At its March meeting, many people, including at least one soldier, address the board, passionately urging trustees to reverse the February decision. Virtually no one speaks in defense of the action.

The board votes to rescind its decision of February and to approve the Santander trip--by a 5-2 vote with Fuentes and Wagner again casting negative votes. (Padberg, Williams, and Jay change their votes to approval, joining Lang and Milchiker.)

March 25:

The Chronicle of Higher Education reports that

A community college in California that canceled a study-abroad program to Spain this month for political and safety reasons has reversed its decision.

Trustees of the South Orange County Community College District initially voted three weeks ago to close the program...One board member...said it would be unpatriotic to send students to Spain after that country's decision to withdraw its troops from Iraq (The Chronicle, March 7).

But on Tuesday the trustees changed their minds. Worries about cost and liability were sorted out, according to the district's chancellor, Raghu P. Mathur. And the trustee who brought up Spain's position in Iraq subsequently dropped that issue, Mr.

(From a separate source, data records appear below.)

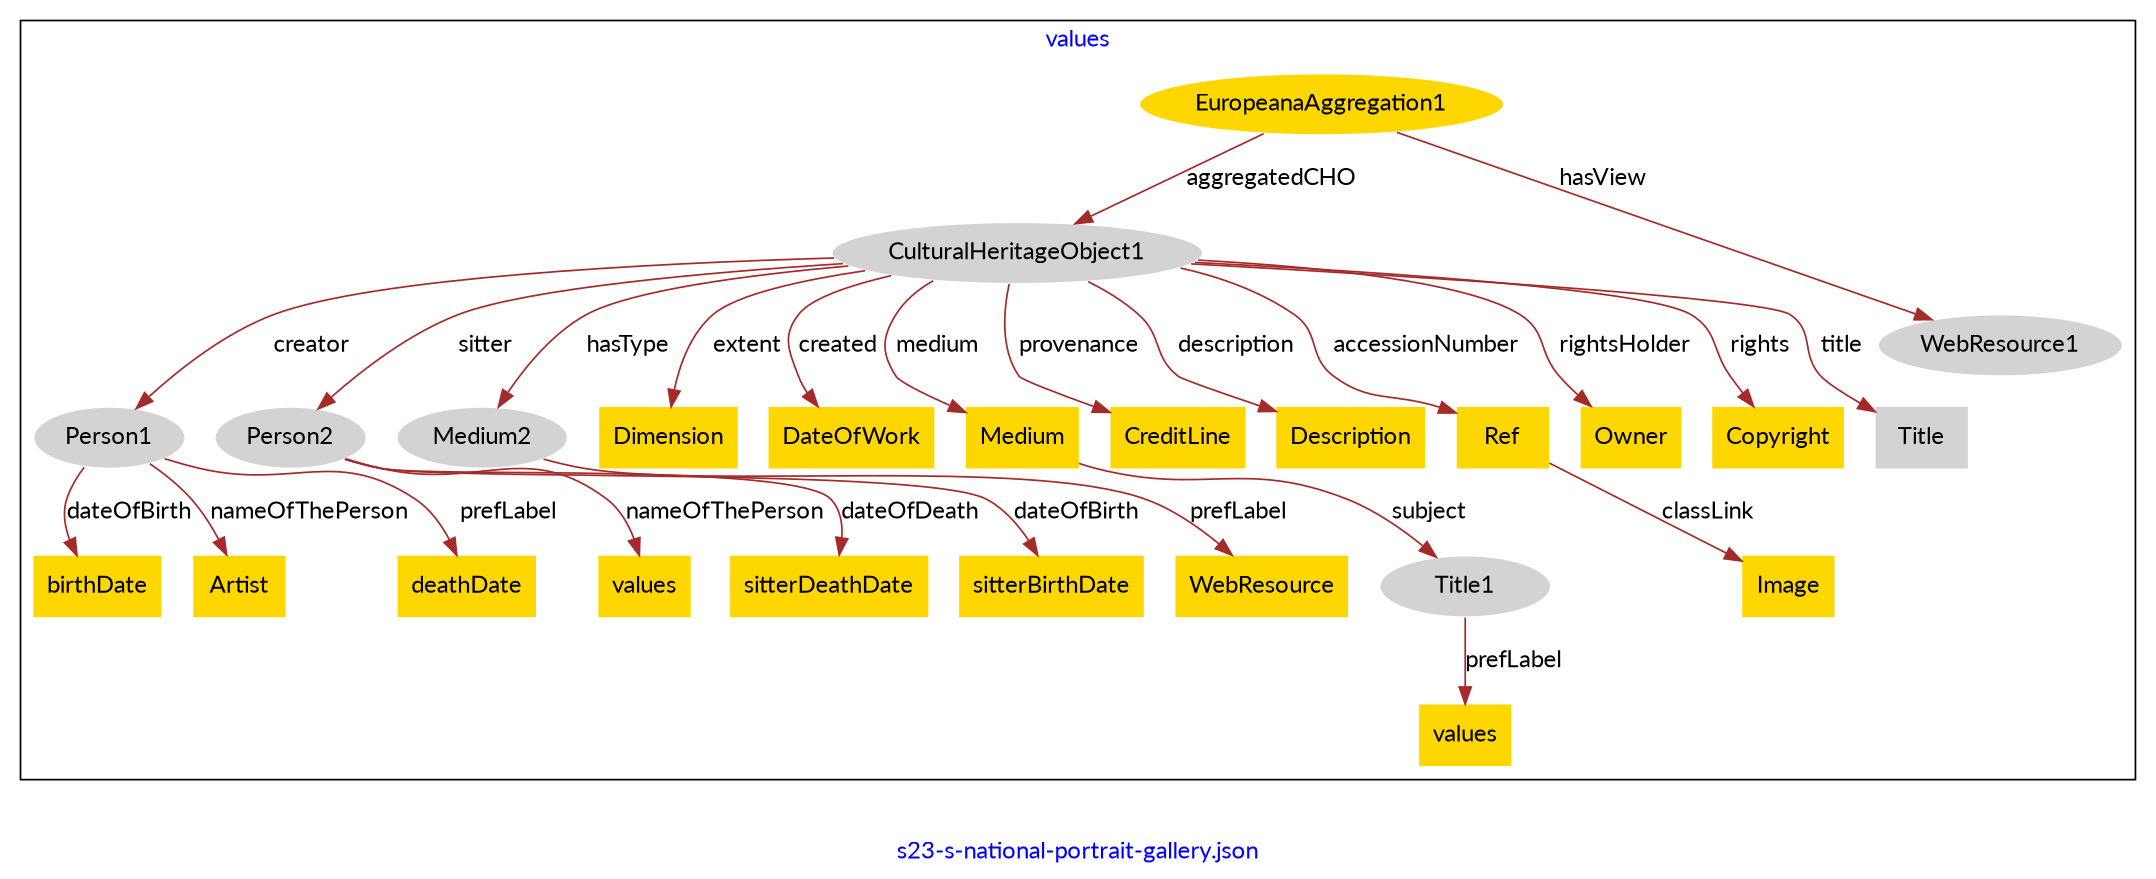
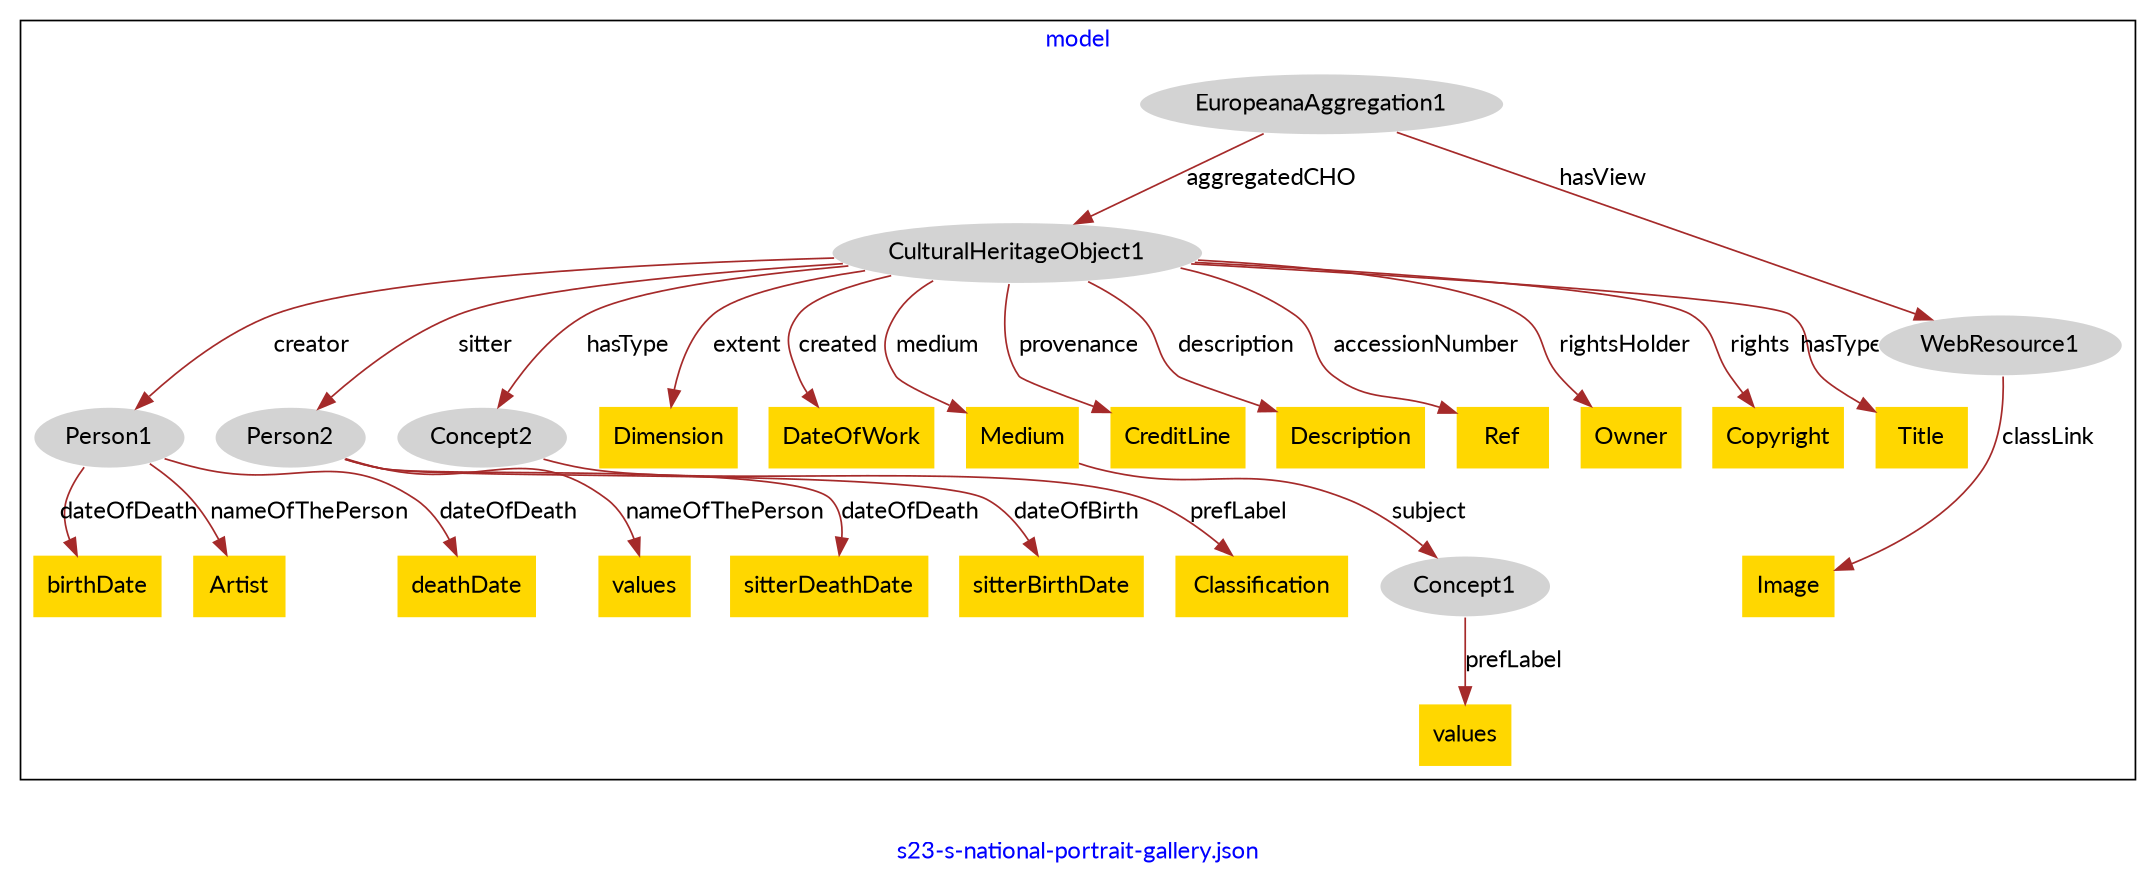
  digraph {
    fontcolor=blue
    fontname=Lato
    label="s23-s-national-portrait-gallery.json"
    remincross=true
    node [fillcolor=gold fontname=Lato style=filled shape=plaintext]
    edge [color=brown fontcolor=black fontname=Lato]
    n1 [color=white fillcolor=lightgray label=CulturalHeritageObject1 shape=""]
    n2 [color=white fillcolor=lightgray label=Person1 shape=""]
    n3 [color=white fillcolor=lightgray label=Person2 shape=""]
-   n4 [color=white fillcolor=lightgray label=Title1 shape=""]
-   n5 [color=white fillcolor=lightgray label=Medium2 shape=""]
-   n6 [color=white label=EuropeanaAggregation1 shape=""]
+   n4 [color=white fillcolor=lightgray label=Concept1 shape=""]
+   n5 [color=white fillcolor=lightgray label=Concept2 shape=""]
+   n6 [color=white fillcolor=lightgray label=EuropeanaAggregation1 shape=""]
    n7 [color=white fillcolor=lightgray label=WebResource1 shape=""]
    n8 [label=Dimension]
    n9 [label=DateOfWork]
    n10 [label=Medium]
    n11 [label=CreditLine]
    n12 [label=values]
    n13 [label=values]
    n14 [label=Description]
    n15 [label=sitterDeathDate]
    n16 [label=Image]
    n17 [label=Ref]
    n18 [label=Owner]
    n19 [label=Copyright]
    n20 [label=birthDate]
-   n21 [label=WebResource]
+   n21 [label=Classification]
    n22 [label=sitterBirthDate]
    n23 [label=Artist]
-   n24 [fillcolor=lightgray label=Title]
+   n24 [label=Title]
    n25 [label=deathDate]
    subgraph cluster_1 {
-     label=values
+     label=model
      n1
      n2
      n3
      n4
      n5
      n6
      n7
      n8
      n9
      n10
      n11
      n12
      n13
      n14
      n15
      n16
      n17
      n18
      n19
      n20
      n21
      n22
      n23
      n24
      n25
    }
    n1 -> n2 [label=creator]
    n1 -> n3 [label=sitter]
    n1 -> n5 [label=hasType]
    n1 -> n8 [label=extent]
    n1 -> n9 [label=created]
    n1 -> n10 [label=medium]
    n1 -> n11 [label=provenance]
    n1 -> n14 [label=description]
    n1 -> n17 [label=accessionNumber]
    n1 -> n18 [label=rightsHolder]
    n1 -> n19 [label=rights]
-   n1 -> n24 [label=title]
-   n2 -> n20 [label=dateOfBirth]
+   n1 -> n24 [label=hasType]
+   n2 -> n20 [label=dateOfDeath]
    n2 -> n23 [label=nameOfThePerson]
-   n2 -> n25 [label=prefLabel]
+   n2 -> n25 [label=dateOfDeath]
    n3 -> n13 [label=nameOfThePerson]
    n3 -> n15 [label=dateOfDeath]
    n3 -> n22 [label=dateOfBirth]
    n4 -> n12 [label=prefLabel]
    n5 -> n21 [label=prefLabel]
    n6 -> n1 [label=aggregatedCHO]
    n6 -> n7 [label=hasView]
-   n17 -> n16 [label=classLink]
+   n7 -> n16 [label=classLink]
    n10 -> n4 [label=subject]
  }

Mathur said, though news reports indicated that the trustee still voted against the program….

April 1:

OC Weekly’s Gustavo Arellano writes a mock letter to Fuentes:

It’s been a bit more than a year since you stepped down as chairman of Orange County’s Republican Party, a position you held for 20 years. Now you sit in the Siberia of politics known as the South Orange County Community College District (SOCCCD) Board of Trustees. What happened?

I’m reminded of the story of Pyrrhus…That’s been your political career, Tom. As you led the Orange County Republican Party to dominate a region in a way unseen in local government since the days of Tammany Hall, you also ensured your political doom. Petty fights, bizarre grudges, besmirchments: if you had avoided all of that, you’d still be the pontificus maximus of the county GOP. Instead you’ll spend the rest of your political days doodling on agendas through another stultifying SOCCCD board meeting and dreaming of the Balboa Bay Club.

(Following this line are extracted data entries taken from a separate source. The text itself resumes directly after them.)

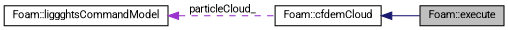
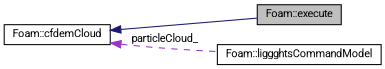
  digraph {
    fontname=Roboto
    rankdir=LR
    node [color=black fillcolor=white fontname=Roboto fontsize=10 shape=record style=filled]
    edge [dir=back fontname=Roboto fontsize=10 labelfontname=FreeSans labelfontsize=10]
    n1 [fillcolor=grey75 fontcolor=black height=0.2 label="Foam::execute" width=0.4]
    n2 [height=0.2 label="Foam::liggghtsCommandModel" width=0.4]
    n3 [height=0.2 label="Foam::cfdemCloud" width=0.4]
    n3 -> n1 [color=midnightblue style=solid]
-   n2 -> n3 [color=darkorchid3 label=" particleCloud_" style=dashed]
+   n3 -> n2 [color=darkorchid3 label=" particleCloud_" style=dashed]
  }
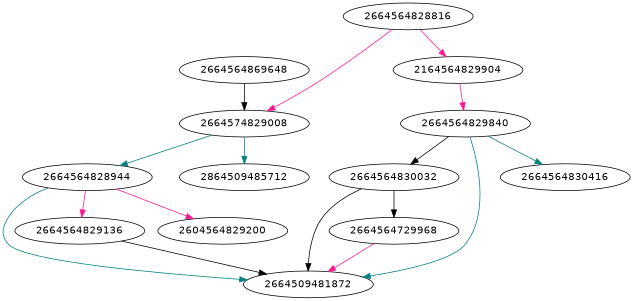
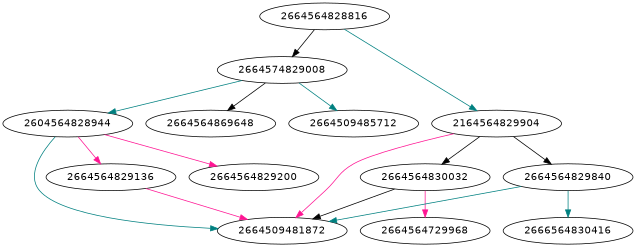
  strict digraph {
    fontname="DejaVu Sans"
    node [fontname="DejaVu Sans" type=Name]
    edge [color=deeppink fontname="DejaVu Sans"]
    2664564830032 [type=Attribute]
    2664509481872 [type=Load]
    n3 [label=2664564729968]
-   2664564828944 [type=Subscript]
+   2664564828944 [type=Subscript label=2604564828944]
    2664564829136
-   2664564829200 [type=Constant label=2604564829200]
+   2664564829200 [type=Constant]
    n7 [label=2664574829008 type=Compare]
    n8 [label=2664564869648 type=Constant]
-   2664509485712 [type=Eq label=2864509485712]
+   2664509485712 [type=Eq]
    2664564828816 [type=If]
    n11 [label=2164564829904 type=Expr]
    2664564829840 [type=Call]
-   2664564830416
+   2664564830416 [label=2666564830416]
    2664564830032 -> 2664509481872 [color=black]
-   2664564830032 -> n3 [color=black]
-   n3 -> 2664509481872
+   2664564830032 -> n3
+   n11 -> 2664509481872
    2664564828944 -> 2664509481872 [color=teal]
    2664564828944 -> 2664564829136
    2664564828944 -> 2664564829200
-   2664564829136 -> 2664509481872 [color=black]
+   2664564829136 -> 2664509481872
    n7 -> 2664564828944 [color=teal]
-   n8 -> n7 [color=black]
+   n7 -> n8 [color=black]
    n7 -> 2664509485712 [color=teal]
-   2664564828816 -> n7
-   2664564828816 -> n11
-   n11 -> 2664564829840
-   2664564829840 -> 2664564830032 [color=black]
+   2664564828816 -> n7 [color=black]
+   2664564828816 -> n11 [color=teal]
+   n11 -> 2664564829840 [color=black]
+   n11 -> 2664564830032 [color=black]
    2664564829840 -> 2664509481872 [color=teal]
    2664564829840 -> 2664564830416 [color=teal]
  }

Arellano then provides a bulleted summary of Fuentes’ remarkable political career, which ends with this item:

Feb. 28, 2005: You persuaded four colleagues on the Board of Trustees to cancel Saddleback College’s summer study-abroad program to Spain because the country had pulled its troops from Iraq. The decision drew national ridicule and outraged the locals; under heavy pressure, the SOCCCD board rescinded your decision on March 22 by a 5-2 vote. And, again, Latinos laughed at the GOP.


October 24, 2005:

At it's October 2005 meeting, the Board votes to approve Saddleback College's study abroad program to Salamanca, Spain for Spring 2006. There was no discussion.

Fuentes and Wagner, offering no explanation, voted against the item. (See ARCHIVES, Oct. 25, 2005.)